The Summer sun, however, has far longer path, rising and setting well north of East/West axis, hitting the walls low and hard in the early morning hours and late afternoon, and rising quite high around noon. This requires a number of strategies to successfully shade the building.
Low sun is often welcome in the morning (but not always) but wears out its welcome going towards 10:00. Vertical shading is often a good solution here, whether constructed, or planted with deciduous plants, which will shed their leaves in winter allowing some Winter sun heating.
The Midday sun is hot and rises high. Horizontal shading of walls and windows is useful for areas exposed at this time of day.
The late afternoon is actually the most difficult time of day to deal with solar heat gain: the sun remains hot; it’s low, striking walls close to perpendicular which results in greater gain than if it would be striking the walls at an angle. Surrounding surfaces have been collecting heat all day and are radiating that heat back to everything around them. The low sun also reflects light and heat into buildings easier.
Buffers
Circulation
Here’s an excellent tactic for reducing the impact of undesirable solar heat gain on living spaces: placing spaces that we transit through between those spaces in which we do most of our living and the sources of solar gain. In other words, don’t put the living rooms and bedrooms up against the South wall, put the hallway there. We can put up with a slightly hotter space for the brief time it takes to move from another room and it gives us air space from the wall taking the greatest solar impact as well as providing opportunities for ventilation, using different materials that can affect the absorption and radiation of heat, and additional insulation.

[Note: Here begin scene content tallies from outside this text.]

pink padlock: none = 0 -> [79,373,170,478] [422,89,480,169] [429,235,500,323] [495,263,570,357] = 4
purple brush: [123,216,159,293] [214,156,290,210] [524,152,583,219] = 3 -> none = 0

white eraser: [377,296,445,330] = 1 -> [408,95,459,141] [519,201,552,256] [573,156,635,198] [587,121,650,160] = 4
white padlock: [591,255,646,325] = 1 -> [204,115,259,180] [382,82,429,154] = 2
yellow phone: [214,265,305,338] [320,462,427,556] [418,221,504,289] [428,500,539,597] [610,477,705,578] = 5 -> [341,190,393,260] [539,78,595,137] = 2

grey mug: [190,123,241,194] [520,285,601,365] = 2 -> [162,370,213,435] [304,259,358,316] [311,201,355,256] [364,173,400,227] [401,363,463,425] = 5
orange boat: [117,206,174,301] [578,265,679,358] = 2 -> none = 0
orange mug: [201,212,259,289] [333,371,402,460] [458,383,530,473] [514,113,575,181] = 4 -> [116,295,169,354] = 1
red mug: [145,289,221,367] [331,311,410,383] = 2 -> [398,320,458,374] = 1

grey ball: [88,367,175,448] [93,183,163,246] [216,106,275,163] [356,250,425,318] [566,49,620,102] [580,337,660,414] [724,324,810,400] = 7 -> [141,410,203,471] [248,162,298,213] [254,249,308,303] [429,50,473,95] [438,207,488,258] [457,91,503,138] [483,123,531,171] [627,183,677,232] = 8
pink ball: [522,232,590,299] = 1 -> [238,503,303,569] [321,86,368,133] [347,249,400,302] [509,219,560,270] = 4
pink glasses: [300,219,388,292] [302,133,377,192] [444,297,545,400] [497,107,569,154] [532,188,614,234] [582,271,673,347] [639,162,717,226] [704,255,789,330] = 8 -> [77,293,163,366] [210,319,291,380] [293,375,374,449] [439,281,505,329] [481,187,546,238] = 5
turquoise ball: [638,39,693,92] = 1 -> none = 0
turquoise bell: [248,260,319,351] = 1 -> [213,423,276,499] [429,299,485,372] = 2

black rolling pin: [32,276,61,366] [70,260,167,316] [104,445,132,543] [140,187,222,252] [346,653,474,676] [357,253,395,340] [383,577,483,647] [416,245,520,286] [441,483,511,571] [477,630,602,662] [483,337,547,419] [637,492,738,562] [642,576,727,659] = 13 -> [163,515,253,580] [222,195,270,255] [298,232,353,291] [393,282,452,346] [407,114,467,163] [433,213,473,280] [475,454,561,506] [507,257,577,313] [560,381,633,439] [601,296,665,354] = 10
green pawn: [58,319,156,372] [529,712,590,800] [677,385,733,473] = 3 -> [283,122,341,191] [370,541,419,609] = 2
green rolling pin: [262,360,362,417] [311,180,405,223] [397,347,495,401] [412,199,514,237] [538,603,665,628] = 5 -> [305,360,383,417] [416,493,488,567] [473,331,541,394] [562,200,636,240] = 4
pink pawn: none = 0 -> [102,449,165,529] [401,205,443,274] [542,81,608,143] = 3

And it’s a tactic that costs us nothing! You’ve got to have circulation space — it’s not an add on—so put it where it can do the most good.
Storage
Here’s another tactic that costs us nothing: Storage. Gotta have it anyway— put it where it can do some good. It’s extra mass, plus walls and barriers that will insulate and/or slow down the transfer of heat, and as well, often much of what is stored is by definition insulation: i.e. clothing. Place it strategically covering whole walls for instance, or project it creating shaded recessed areas of vertical shading to protect windows and ventilation openings from direct heat of the sun.
Utility
Cluster heat producing appliances into individual insulated spaces (as much as possible) so that the heat they generate (or need) can be controlled: when living spaces need to be heated the heat from this room can be redistributed throughout the house as needed, or can be used to preheat the heating medium, as well as provide a warmer environment for such things as water heaters, reducing their fuel consumption. During the cooling season the heat can be exhausted without radiating into the living spaces.
As an insulated block of uninhabited space it also can be used as a buffer from sources of temperature stress (though I’m not doing that here in this plan).
To be continued
[I was impressed with the story of how Frank Lloyd Wright, apparently procrastinating until the very day of the presentation, sitting down at last to design Falling Waters. He immediately set a 30-60° triangle to his T-square and started drawing, thus orienting the building to the Southeast. I was impressed less with his virtuoso performance, which I kind of expected, but with the fact that despite his extravagant ego it was still about the architecture for him and he understood — and used— basic climate response knowledge as part of his design partii (unlike many monuments to architects’ ego being built today).)